> Description of the task: Can you reproduce every entry below word for word, leaving the pictures out of your answer?

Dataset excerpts
╔══

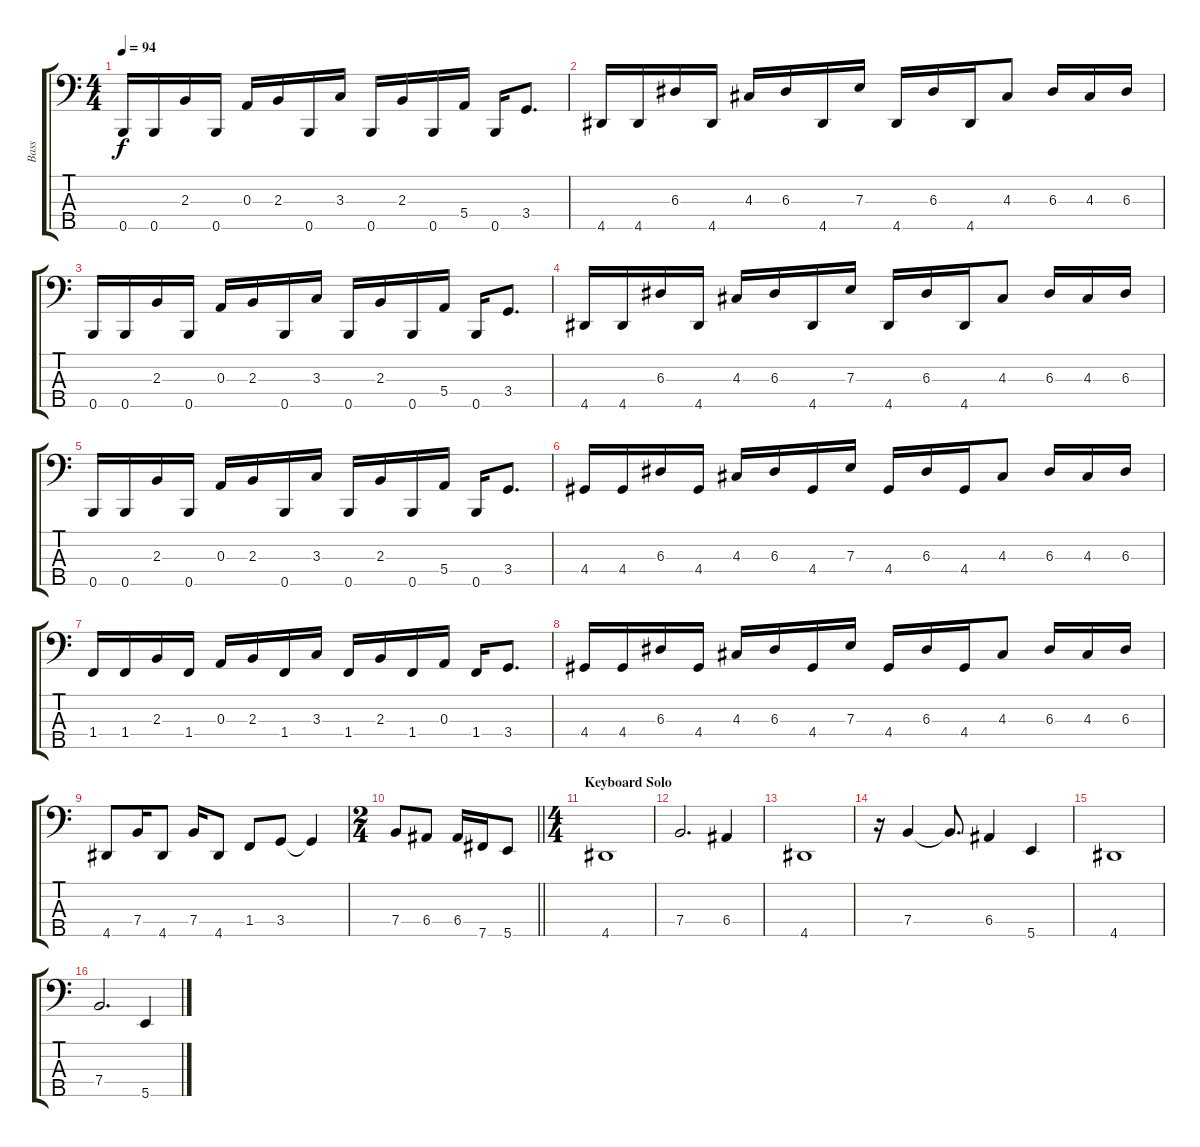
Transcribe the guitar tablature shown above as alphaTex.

\track ("Bass" "Bass") {instrument electricbassfinger}
\staff {score tabs}
\tuning (G2 D2 A1 E1 B0) {hide}
\ts (4 4)
\tempo 94
\clef f4
\ks c
0.5.16{dy f} 0.5.16 2.3.16 0.5.16 0.3.16 2.3.16 0.5.16 3.3.16 0.5.16 2.3.16 0.5.16 5.4.16 0.5.16 3.4.8{d} |
4.5.16 4.5.16 6.3.16 4.5.16 4.3.16 6.3.16 4.5.16 7.3.16 4.5.16 6.3.16 4.5.16 4.3.8 6.3.16 4.3.16 6.3.16 |
0.5.16 0.5.16 2.3.16 0.5.16 0.3.16 2.3.16 0.5.16 3.3.16 0.5.16 2.3.16 0.5.16 5.4.16 0.5.16 3.4.8{d} |
4.5.16 4.5.16 6.3.16 4.5.16 4.3.16 6.3.16 4.5.16 7.3.16 4.5.16 6.3.16 4.5.16 4.3.8 6.3.16 4.3.16 6.3.16 |
0.5.16 0.5.16 2.3.16 0.5.16 0.3.16 2.3.16 0.5.16 3.3.16 0.5.16 2.3.16 0.5.16 5.4.16 0.5.16 3.4.8{d} |
4.4.16 4.4.16 6.3.16 4.4.16 4.3.16 6.3.16 4.4.16 7.3.16 4.4.16 6.3.16 4.4.16 4.3.8 6.3.16 4.3.16 6.3.16 |
1.4.16 1.4.16 2.3.16 1.4.16 0.3.16 2.3.16 1.4.16 3.3.16 1.4.16 2.3.16 1.4.16 0.3.16 1.4.16 3.4.8{d} |
4.4.16 4.4.16 6.3.16 4.4.16 4.3.16 6.3.16 4.4.16 7.3.16 4.4.16 6.3.16 4.4.16 4.3.8 6.3.16 4.3.16 6.3.16 |
4.5.8 7.4.16 4.5.8 7.4.16 4.5.8 1.4.8 3.4.8 3.4{t}.4 |
\ts (2 4)
\barLineRight lightlight
7.4.8 6.4.8 6.4.16 7.5.16 5.5.8 |
\ts (4 4)
\section ("" "Keyboard Solo")
4.5.1 |
7.4.2{d} 6.4.4 |
4.5.1 |
r.16 7.4.4 7.4{t}.8{d} 6.4.4 5.5.4 |
4.5.1 |
7.4.2{d} 5.5.4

╚══

> Complete output:
Transcribe the guitar tablature shown above as alphaTex.

\track ("Bass" "Bass") {instrument electricbassfinger}
\staff {score tabs}
\tuning (G2 D2 A1 E1 B0) {hide}
\ts (4 4)
\tempo 94
\clef f4
\ks c
0.5.16{dy f} 0.5.16 2.3.16 0.5.16 0.3.16 2.3.16 0.5.16 3.3.16 0.5.16 2.3.16 0.5.16 5.4.16 0.5.16 3.4.8{d} |
4.5.16 4.5.16 6.3.16 4.5.16 4.3.16 6.3.16 4.5.16 7.3.16 4.5.16 6.3.16 4.5.16 4.3.8 6.3.16 4.3.16 6.3.16 |
0.5.16 0.5.16 2.3.16 0.5.16 0.3.16 2.3.16 0.5.16 3.3.16 0.5.16 2.3.16 0.5.16 5.4.16 0.5.16 3.4.8{d} |
4.5.16 4.5.16 6.3.16 4.5.16 4.3.16 6.3.16 4.5.16 7.3.16 4.5.16 6.3.16 4.5.16 4.3.8 6.3.16 4.3.16 6.3.16 |
0.5.16 0.5.16 2.3.16 0.5.16 0.3.16 2.3.16 0.5.16 3.3.16 0.5.16 2.3.16 0.5.16 5.4.16 0.5.16 3.4.8{d} |
4.4.16 4.4.16 6.3.16 4.4.16 4.3.16 6.3.16 4.4.16 7.3.16 4.4.16 6.3.16 4.4.16 4.3.8 6.3.16 4.3.16 6.3.16 |
1.4.16 1.4.16 2.3.16 1.4.16 0.3.16 2.3.16 1.4.16 3.3.16 1.4.16 2.3.16 1.4.16 0.3.16 1.4.16 3.4.8{d} |
4.4.16 4.4.16 6.3.16 4.4.16 4.3.16 6.3.16 4.4.16 7.3.16 4.4.16 6.3.16 4.4.16 4.3.8 6.3.16 4.3.16 6.3.16 |
4.5.8 7.4.16 4.5.8 7.4.16 4.5.8 1.4.8 3.4.8 3.4{t}.4 |
\ts (2 4)
\barLineRight lightlight
7.4.8 6.4.8 6.4.16 7.5.16 5.5.8 |
\ts (4 4)
\section ("" "Keyboard Solo")
4.5.1 |
7.4.2{d} 6.4.4 |
4.5.1 |
r.16 7.4.4 7.4{t}.8{d} 6.4.4 5.5.4 |
4.5.1 |
7.4.2{d} 5.5.4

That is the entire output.